The unrefractory protein can be used as a building block by the pensflora, provided sufficient fermentable organic matter (FOS) is present. The balance between protein and energy in the rumen is very important. The term used to balance protein digestibility in the rumen is the incompatible protein balance (OEB). Mathematically, this is represented as follows: OEB= OE-0.15*FOS. In theory, the OEB value of a complete ration should be zero, but in practice the target value may be somewhat higher to stimulate milk production. With a positive OEB, there will be excess protein in the rumen relative to available energy. A negative OEB will indicate that there is a relative deficiency of rumen protein relative to the energy in the rumen.
Milk urea can be an indicator of the OEB value of your ration and indicates how the cow handles it. A high OEB value gives rise to high urea levels in the milk. Urea levels in the milk will decrease if the OEB value of the ration is lower.
Further digestion of protein
The microbial life formed in the rumen will also be partially digested by the cattle. Thus, this microbial (gut digestible) protein (MDVE) will be a full-fledged protein source that can be further digested in the small intestine.
After enzymatic digestion of the protein in the thin intestine, the amino acids are absorbed into the blood. The amino acid composition of microbial protein is aligned with the amino acid composition of milk protein. Glycogenic energy provides the ability to link these amino acids into protein in body cells or to produce milk protein in the udder.

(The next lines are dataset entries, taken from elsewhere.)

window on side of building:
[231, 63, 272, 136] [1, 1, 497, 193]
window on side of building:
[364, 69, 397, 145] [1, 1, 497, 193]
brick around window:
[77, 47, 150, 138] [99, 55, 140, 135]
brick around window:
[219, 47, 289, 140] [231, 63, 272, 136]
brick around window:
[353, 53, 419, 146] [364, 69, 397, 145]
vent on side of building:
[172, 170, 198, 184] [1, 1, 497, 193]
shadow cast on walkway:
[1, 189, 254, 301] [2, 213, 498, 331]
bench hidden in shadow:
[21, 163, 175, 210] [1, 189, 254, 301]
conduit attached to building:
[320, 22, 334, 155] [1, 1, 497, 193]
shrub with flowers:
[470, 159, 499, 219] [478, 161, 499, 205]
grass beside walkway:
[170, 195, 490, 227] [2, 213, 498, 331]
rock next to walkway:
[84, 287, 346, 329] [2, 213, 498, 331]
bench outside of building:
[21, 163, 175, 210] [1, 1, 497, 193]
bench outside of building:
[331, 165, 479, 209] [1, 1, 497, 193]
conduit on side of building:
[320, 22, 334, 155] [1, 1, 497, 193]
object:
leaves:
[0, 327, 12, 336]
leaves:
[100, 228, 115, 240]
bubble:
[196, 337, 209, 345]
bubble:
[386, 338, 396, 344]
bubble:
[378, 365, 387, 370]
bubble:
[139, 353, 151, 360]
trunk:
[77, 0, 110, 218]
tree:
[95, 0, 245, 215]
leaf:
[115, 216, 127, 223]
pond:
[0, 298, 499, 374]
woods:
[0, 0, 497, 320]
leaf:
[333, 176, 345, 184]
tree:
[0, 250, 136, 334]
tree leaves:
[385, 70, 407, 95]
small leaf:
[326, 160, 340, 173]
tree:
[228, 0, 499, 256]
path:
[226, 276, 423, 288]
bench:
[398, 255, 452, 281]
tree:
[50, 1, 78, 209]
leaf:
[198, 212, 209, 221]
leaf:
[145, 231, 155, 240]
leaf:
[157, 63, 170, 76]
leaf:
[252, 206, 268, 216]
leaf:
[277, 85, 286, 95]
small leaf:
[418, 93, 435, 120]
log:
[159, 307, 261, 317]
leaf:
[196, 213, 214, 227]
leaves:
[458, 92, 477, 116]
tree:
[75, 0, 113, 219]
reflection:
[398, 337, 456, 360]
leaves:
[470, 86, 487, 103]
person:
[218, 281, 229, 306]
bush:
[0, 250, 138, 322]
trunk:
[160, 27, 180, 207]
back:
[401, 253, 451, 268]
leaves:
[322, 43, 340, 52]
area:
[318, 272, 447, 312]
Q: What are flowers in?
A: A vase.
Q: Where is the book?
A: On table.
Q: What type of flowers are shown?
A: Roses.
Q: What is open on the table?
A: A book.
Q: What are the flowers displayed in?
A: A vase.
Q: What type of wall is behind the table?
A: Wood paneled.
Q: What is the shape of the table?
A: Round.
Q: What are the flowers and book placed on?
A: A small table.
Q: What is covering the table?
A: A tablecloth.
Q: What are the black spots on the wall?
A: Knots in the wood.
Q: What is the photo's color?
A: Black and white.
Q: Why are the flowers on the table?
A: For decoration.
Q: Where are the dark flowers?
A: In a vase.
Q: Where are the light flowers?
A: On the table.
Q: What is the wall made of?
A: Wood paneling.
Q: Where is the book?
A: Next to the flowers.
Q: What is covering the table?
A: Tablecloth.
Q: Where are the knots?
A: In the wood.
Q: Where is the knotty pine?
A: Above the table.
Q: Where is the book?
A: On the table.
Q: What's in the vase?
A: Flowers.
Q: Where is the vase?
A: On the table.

A good rumen function to form microbial protein and free fatty acids can ultimately give rise to a balanced amino acid pattern and sufficient glycogenic energy. Therein lies the secret of high milk protein levels.
Interplay between protein and energy
In the interplay to achieve good digestion, the protein supply must be just sufficient, in addition to a balanced energy supply with sufficient rapidly digestible carbohydrates, supplemented by a robust rumen activity. The carbohydrates should partially make energy available in the rumen, but they should also provide the basis for milk and body fat and, in addition, make sufficient glycogenic energy available in the body to achieve proper protein synthesis at the cellular level.
Furthermore, there must be sufficient mechanical puncture in the rumen (read sufficient structure in the feed) to encourage cows to rumen activity. The chemical puncture in the rumen initiates rumen papillae growth. Large rumen papillae increase the surface area of absorption. The free fatty acids produced in the rumen can thus be better absorbed into the blood, triggering a large nutrient flow in the blood while relieving the rumen of the acidifying effect of the fatty acids produced.
With her specific digestive system, a cow goes truly profitable as a ruminant by digesting material that is indigestible to monogastrics (and therefore to humans) and even being able to recycle protein breakdown products from her own metabolism by creating an optimal environment in the rumen for microbial growth.